Hands-on with Python for API Data Processing
Recently, some friends asked Lao Zhang, using Python to adjust the interface to get the JSON data how to convert to CSV, this thing seems simple, but in reality there are a lot of pitfalls. Especially when you need to collect a lot of dataThe probability of IP blocking is directly doubledThe first thing you need to do is to get your hands dirty. Today we will take our ipipgo proxy service as an example and teach you how to get this done properly.

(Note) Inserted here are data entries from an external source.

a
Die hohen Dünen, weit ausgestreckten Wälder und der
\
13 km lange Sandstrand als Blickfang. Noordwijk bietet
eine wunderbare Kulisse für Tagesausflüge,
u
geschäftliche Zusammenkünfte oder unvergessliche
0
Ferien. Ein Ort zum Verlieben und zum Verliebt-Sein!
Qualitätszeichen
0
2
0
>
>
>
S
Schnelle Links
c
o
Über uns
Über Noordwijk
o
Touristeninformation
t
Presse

Why do I need a proxy IP to help?
To give a real case: Xiao Wang wrote a crawler last week, the results ran less than 2 hours, the target site pulled his IP black. This situation is too common, many API interfaces haveAccess frequency limitationThe program can be used as a proxy IP pool with ipipgo. With ipipgo's proxy IP pool, it's like installing countless "doppelgängers" for the program, and changing different IP addresses for each request, so it won't be easy to be found.
| take | No need for an agent. | Use ipipgo. |
|---|---|---|
| Number of requests per day | 500 times | 5000+ times |
| probability of IP blocking | >80% | <5% |
Preparation for the start of work
Start by installing a couple of essential libraries (skip the ones you've installed):
pip install requests pandas
Focusing on the proxy settings of the requests library, many newbies fall head over heels here. The proxy format for ipipgo should be written like this:
proxies = {
'http': 'http://用户名:密码@gateway-address:port',
'https': 'https://用户名:密码@gateway address:port'
}
Real-world code decomposition
Suppose we want to get weather data, the complete process is in three steps:
- Calling APIs with proxy IPs
- Flatten the JSON Data
- Save as CSV file
import requests
import pandas as pd
Here we replace it with the real proxy information provided by ipipgo
PROXY_USER = "your account number"
PROXY_PASS = "Your password"
GATEWAY = "gateway.ipipgo.com:9021"
def get_data():
proxies = {
'http': f'http://{PROXY_USER}:{PROXY_PASS}@{GATEWAY}',
'https': f'http://{PROXY_USER}:{PROXY_PASS}@{GATEWAY}'
}
Fill in your own API address here
resp = requests.get('https://api.weather.com/data', proxies=proxies)
return resp.json()
Focusing on nested structures
def parse_data(raw).
Expand a multi-layered nested dictionary
df = pd.json_normalize(raw, 'hourly', ['city', 'update_time'])
return df
if __name__ == '__main__'.
data = get_data()
df = parse_data(data)
df.to_csv('weather.csv', index=False)
Guide to avoiding the pit
Three common pitfalls for newbies:
1. Agent authentication error:检查账号密码里的特殊字符,比如@符号要换成%40
2. Missing fields: Be careful to specify the meta parameter when using json_normalize.
3. Coding issues: save csv with encoding='utf_8_sig' parameter
You may ask.
Q: Why use ipipgo and not others?
A: His family has a one-trick pony--dynamic port bindingThe same gateway can use both HTTP and HTTPS protocols without switching back and forth between configurations.
Q: What should I do if I get stuck when processing large amounts of data?
A: try paging + multithreading, remember to match each thread with a separate proxy. ipipgo'sHigh Stash Corporate PackageIt supports 500 concurrency and works well in person.
Q: What should I do if the data structure returned by the API always changes?
A: Add a try-except block before parsing, and use json.dumps(raw_data) to save the raw data to the database backup, so that you can still remedy the error.
Speak from the heart.
Data collection, proxy IP is like a car's tires. If you use poor quality tires (free proxies), you will get a flat tire on the highway in minutes. ipipgo'sCommercial level agentsOur team has tested it and it has been collected continuously for 3 days without dropping. Especially their intelligent routing function, automatic switching of the fastest node, than manually change IP to save a lot of heartache.
Lastly, I would like to remind newbies to use the pay-per-use package at the testing stage, and then change the monthly subscription when they run smoothly. json to csv is simple, but with a good proxy IP, it's a real productivity tool.